Applications provide the juicy data that organizations must protect, says Marcus Prendergast, CSO of ITG. Dan Kaplan reports.In today's digitally connected world, where most companies' competitive advantage largely is based on how well they interact and serve customers over the internet, Investment Technology Group (ITG) is an anomaly.
The New York-based brokerage and financial markets technology firm has an attractive-enough internet presence, but the site isn't as highly programmable or littered with forms, fields and interfaces as one is used to finding in cyber space. To the contrary, the highly regulated ITG purposely maintains a limited web footprint, choosing to conduct the brunt of its business behind the corporate firewall.

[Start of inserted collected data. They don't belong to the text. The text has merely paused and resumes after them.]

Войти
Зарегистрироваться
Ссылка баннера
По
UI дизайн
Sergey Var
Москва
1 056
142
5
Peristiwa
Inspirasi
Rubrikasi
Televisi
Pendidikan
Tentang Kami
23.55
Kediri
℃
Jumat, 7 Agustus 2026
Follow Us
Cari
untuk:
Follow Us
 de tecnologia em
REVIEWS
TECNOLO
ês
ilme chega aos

“We're very much disconnected from the internet,” says Marcus Prendergast, the company's global head of security since 2010. “We don't expose anything unless it's necessary to expose it. It's not as though we have to use the internet to communicate.”
As a result, the 1,100-employee company is able to mostly avoid a major risk that other organizations simply cannot: cyber intrusions designed to pierce through web applications – those front-line attacks, like SQL injection and cross-site scripting, that can lead to a jackpot of customer data. It's become arguably the most preferred vector of attack by hackers, and is believed responsible for many of the headline-grabbing breaches of the past two years, including major personal information heists at Sony and LinkedIn.

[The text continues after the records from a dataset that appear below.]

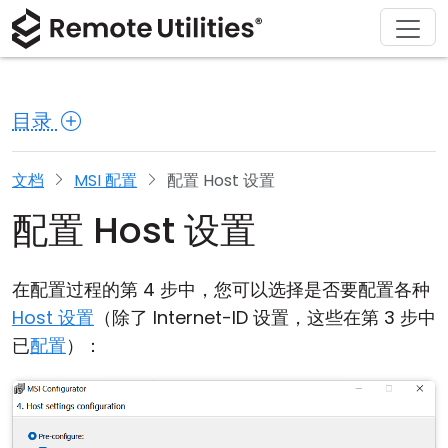
解决方案
产品
下载
购买
支持
关于
巡演
金融与银行
Windows
在线购买
支持中心
联系我们
目录
安全性
制造业与零售
macOS
许可证助手
文档
新闻发布室
截图
医疗保健
Linux
升级您的许可证
知识库
撰写评论
文档
MSI 配置
配置 Host 设置
配置 Host 设置
发行说明
教育与政府
iOS/Android
连接模式
信息技术
在配置过程的第 4 步中，您可以选择是否要配置各种
Host 设置
（除了 Internet-ID 设置，这些在第 3 步中
无人值守访问
已
配置
）：
Active Directory 支持
MSI 配置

But, applications still play a vital role in ITG's business model. It's just that Prendergast is less concerned about the public-facing ones and much more interested in the security of the roughly 55 backend legacy programs, which handle stock orders and provide confidential data to ITG's 700 customers. He says about three percent of all equity trading volume in the United States is conducted via these applications and systems.